Эмма, весело, сказала:
– Позволь тебе представить, Отто. Моя подруга, фрейлейн Антония… – велев себе не закатывать глаза, Тони щелкнула каблуками туфель. Девушка выкинула руку вперед:
– Хайль Гитлер, оберштурмбанфюрер! Для меня большая честь… – у него был холодный, прозрачной голубизны взгляд, и крупные, ухоженные зубы:
– Напротив, фрейлейн Антония… – голос оказался мягким, вкрадчивым, – я польщен знакомством… – Отто не мог поверить своим глазам:
– Надо изучить ее родословную, но это она. Высокая девственница, арийка, олицетворение чистоты. Я излечусь, здесь, в Берлине… – глядя на округлости под форменным кителем фрейлейн, он почувствовал то, что привык чувствовать только с евреем:
– От него я избавлюсь… – Отто пообещал фрейлейн, что они поговорят, после лекции, – она станет моей женой, матерью моих детей… – идя к доске он, незаметно, высунул острый кончик языка, покачав им туда-сюда:
– У нее голубые глаза, она блондинка. Идеальные пропорции, она создана для деторождения. Мы поженимся. Когда я вернусь из Арктики, она встретит меня с младенцем на руках… – Отто посмотрел на плакат, для которого позировал:
– Трое детей, это мало. Десять, двенадцать малышей… – он решил назвать первого сына Зигфридом, а дочь Брунгильдой. Отто давно выписал в блокнот древние, германские имена.

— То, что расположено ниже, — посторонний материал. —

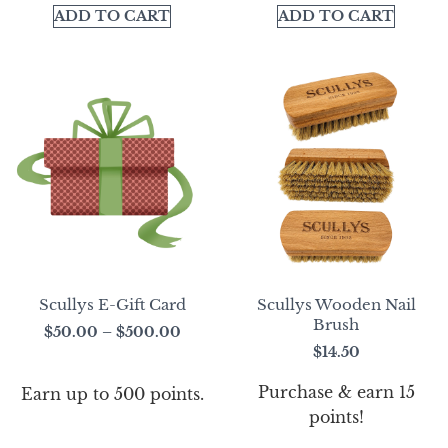
ADD TO CART
ADD TO CART
Scullys E-Gift Card
Scullys Wooden Nail
Brush
$
50.00
–
$
500.00
$
14.50
Purchase & earn 15
Earn up to 500 points.
points!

Фрейлейн Антония сидела рядом с Эммой. Откашлявшись, Отто пробежался пальцами по пуговицам кителя:
– Из Арктики я приеду с Железным Крестом. У Макса две награды, и Генрих получил орден. Надо и мне заслужить почести, от фюрера. Дети должны гордиться отцом, героем рейха… – он видел фрейлейн Антонию в окружении малышей, мальчиков и девочек.